WU-CART-007 has been granted fast track, rare pediatric disease, and orphan drug designations.
The FDA has granted fast track and rare pediatric disease designations to Wugen’s WU-CART-007 for the potential treatment of relapsed or refractory (R/R) T-cell acute lymphoblastic leukemia (T-ALL)/lymphoblastic lymphoma (LBL).1
"We are very pleased to have received both fast track and rare pediatric disease designations, which re-affirm the great unmet need for new treatment options for people with R/R T-ALL/LBL," Dan Kemp, PhD, president and chief executive officer, Wugen, said in a statement.1 "Earlier this year, we dosed the first patient in our ongoing Phase 1/2 trial of WU-CART-007 for R/R T-ALL/LBL and are currently in the dose escalation phase of the study. We look forward to working closely with the FDA as we continue to advance WU-CART-007 through clinical development."
WU-CART-007, an allogeneic, fratricide-resistant CD7-targeted, chimeric antigen receptor (CAR) T-cell therapy, is currently being evaluated for safety and efficacy in this patient population in a global, open-label, first-in-human, phase 1/2 study (NCT04984356). The trial dosed its first patient and received orphan drug designation in March 2022.2
“There's huge hurdles that have to be overcome to be able to treat T-cell malignancies. Primarily, it is very difficult to tackle T-cell malignancies with T cells generated from the patient themselves, it is very difficult to be able to generate enough or be able to extract enough healthy T cells since there's always going to be contamination from the malignant clone. Once you generate the CAR T cells to attack T cells, there's a lot of friendly fire or fratricide,” Jan Davidson, MD, PhD, chief medical officer, Wugen, previously told CGTLive.

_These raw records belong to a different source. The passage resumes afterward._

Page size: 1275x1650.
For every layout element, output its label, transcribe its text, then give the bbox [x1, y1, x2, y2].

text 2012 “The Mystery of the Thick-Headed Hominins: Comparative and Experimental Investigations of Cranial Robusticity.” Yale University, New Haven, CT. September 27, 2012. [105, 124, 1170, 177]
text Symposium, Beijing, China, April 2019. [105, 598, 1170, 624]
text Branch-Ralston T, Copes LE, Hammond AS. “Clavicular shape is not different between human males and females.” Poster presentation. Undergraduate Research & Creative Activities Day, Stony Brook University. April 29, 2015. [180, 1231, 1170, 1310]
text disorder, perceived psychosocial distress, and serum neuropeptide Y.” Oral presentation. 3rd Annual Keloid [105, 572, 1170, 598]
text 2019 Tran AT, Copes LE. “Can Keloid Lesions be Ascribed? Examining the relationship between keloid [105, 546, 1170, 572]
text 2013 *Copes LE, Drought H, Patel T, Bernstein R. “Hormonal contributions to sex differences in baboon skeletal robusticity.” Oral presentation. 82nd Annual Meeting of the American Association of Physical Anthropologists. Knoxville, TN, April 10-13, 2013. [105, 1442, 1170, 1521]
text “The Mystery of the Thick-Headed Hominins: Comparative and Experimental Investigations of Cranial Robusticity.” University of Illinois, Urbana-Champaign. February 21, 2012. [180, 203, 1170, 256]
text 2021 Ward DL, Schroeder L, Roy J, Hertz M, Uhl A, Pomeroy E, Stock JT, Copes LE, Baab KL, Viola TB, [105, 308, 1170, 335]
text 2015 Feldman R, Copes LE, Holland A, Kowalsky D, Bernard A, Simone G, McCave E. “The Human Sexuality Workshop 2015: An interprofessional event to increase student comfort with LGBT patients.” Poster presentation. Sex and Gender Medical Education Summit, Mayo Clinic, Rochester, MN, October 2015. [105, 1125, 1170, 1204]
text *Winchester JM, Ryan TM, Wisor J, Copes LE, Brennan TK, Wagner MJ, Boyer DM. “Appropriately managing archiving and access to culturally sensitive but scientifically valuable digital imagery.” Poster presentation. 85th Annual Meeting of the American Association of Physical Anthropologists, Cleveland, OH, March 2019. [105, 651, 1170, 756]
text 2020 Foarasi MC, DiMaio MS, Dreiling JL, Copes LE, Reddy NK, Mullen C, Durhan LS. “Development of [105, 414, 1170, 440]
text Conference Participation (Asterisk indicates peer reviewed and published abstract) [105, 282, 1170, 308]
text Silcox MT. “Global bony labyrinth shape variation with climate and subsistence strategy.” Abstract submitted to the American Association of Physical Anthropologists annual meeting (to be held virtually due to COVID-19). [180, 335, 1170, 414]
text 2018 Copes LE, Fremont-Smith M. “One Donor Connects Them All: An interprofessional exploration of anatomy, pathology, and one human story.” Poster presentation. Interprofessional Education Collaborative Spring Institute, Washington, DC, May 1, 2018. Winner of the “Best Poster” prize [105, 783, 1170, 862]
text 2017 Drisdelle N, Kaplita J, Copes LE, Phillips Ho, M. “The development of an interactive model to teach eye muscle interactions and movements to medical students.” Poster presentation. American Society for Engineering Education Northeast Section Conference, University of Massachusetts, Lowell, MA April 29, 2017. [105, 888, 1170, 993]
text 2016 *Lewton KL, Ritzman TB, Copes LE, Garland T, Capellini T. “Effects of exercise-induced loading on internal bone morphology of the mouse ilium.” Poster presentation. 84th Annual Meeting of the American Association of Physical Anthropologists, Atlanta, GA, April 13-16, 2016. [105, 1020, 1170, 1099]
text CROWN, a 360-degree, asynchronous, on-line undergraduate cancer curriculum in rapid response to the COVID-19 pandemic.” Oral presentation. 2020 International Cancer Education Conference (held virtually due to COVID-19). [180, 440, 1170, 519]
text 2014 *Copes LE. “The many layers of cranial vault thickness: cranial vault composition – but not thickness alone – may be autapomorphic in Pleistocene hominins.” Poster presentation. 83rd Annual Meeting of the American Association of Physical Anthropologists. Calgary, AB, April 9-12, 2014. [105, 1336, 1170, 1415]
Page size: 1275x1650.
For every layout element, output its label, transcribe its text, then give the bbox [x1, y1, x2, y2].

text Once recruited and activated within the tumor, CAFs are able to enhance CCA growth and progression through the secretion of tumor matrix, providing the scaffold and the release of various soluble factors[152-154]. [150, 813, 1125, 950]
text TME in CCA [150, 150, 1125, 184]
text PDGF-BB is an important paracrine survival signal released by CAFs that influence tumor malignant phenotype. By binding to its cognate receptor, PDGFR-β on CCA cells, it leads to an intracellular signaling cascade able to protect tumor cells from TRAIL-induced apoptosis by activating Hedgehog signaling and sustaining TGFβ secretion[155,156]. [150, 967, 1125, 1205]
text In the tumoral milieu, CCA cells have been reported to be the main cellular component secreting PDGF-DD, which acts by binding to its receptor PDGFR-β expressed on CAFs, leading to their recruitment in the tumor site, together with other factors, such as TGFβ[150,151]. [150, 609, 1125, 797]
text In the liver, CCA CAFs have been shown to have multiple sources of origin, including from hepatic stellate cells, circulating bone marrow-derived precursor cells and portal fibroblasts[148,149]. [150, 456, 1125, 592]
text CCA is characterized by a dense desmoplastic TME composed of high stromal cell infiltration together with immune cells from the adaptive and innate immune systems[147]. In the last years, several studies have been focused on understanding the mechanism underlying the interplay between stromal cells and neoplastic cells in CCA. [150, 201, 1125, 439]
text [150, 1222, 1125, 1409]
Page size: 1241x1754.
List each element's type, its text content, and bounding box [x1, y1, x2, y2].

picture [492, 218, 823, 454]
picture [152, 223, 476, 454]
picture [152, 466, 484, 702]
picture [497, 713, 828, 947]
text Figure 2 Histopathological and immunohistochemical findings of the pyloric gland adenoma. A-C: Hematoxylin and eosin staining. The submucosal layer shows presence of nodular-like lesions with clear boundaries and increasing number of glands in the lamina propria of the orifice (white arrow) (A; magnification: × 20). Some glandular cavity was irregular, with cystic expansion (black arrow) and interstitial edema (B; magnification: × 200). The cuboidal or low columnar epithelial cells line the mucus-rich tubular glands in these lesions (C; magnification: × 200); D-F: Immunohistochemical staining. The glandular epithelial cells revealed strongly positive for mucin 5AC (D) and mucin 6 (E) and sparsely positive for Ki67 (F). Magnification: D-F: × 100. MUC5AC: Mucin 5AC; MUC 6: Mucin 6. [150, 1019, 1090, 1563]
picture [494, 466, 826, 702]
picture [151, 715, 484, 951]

The first phase of the study is evaluating safety and tolerability, cellular kinetics, and pharmacodynamics of a single dose of the therapy after lymphodepletion and determine a recommended phase 2 dose. This dose will be assessed for preliminary anti-tumor activity in the second phase of the study via objective response rate and duration of response. Secondary outcomes of the study include overall survival and hematopoietic stem cell transplant rate.
“Globally, about 11,000 patients are diagnosed with T-ALL/LBL every year. About half of these patients are either resistant to frontline therapy or relapse even after initial remission, and are ultimately left with very limited treatment options,” principal investigator Armin Ghobadi, MD, associate professor of medicine, Division of Medical Oncology, Washington University School of Medicine, said in an earlier statement.2 “Nelarabine is the only FDA approved therapy for R/R T-ALL, and for more than a decade, no other advances have been made for this patient population. We look forward to advancing WU-CART-007, which has the potential to transform the care paradigm for these patients.”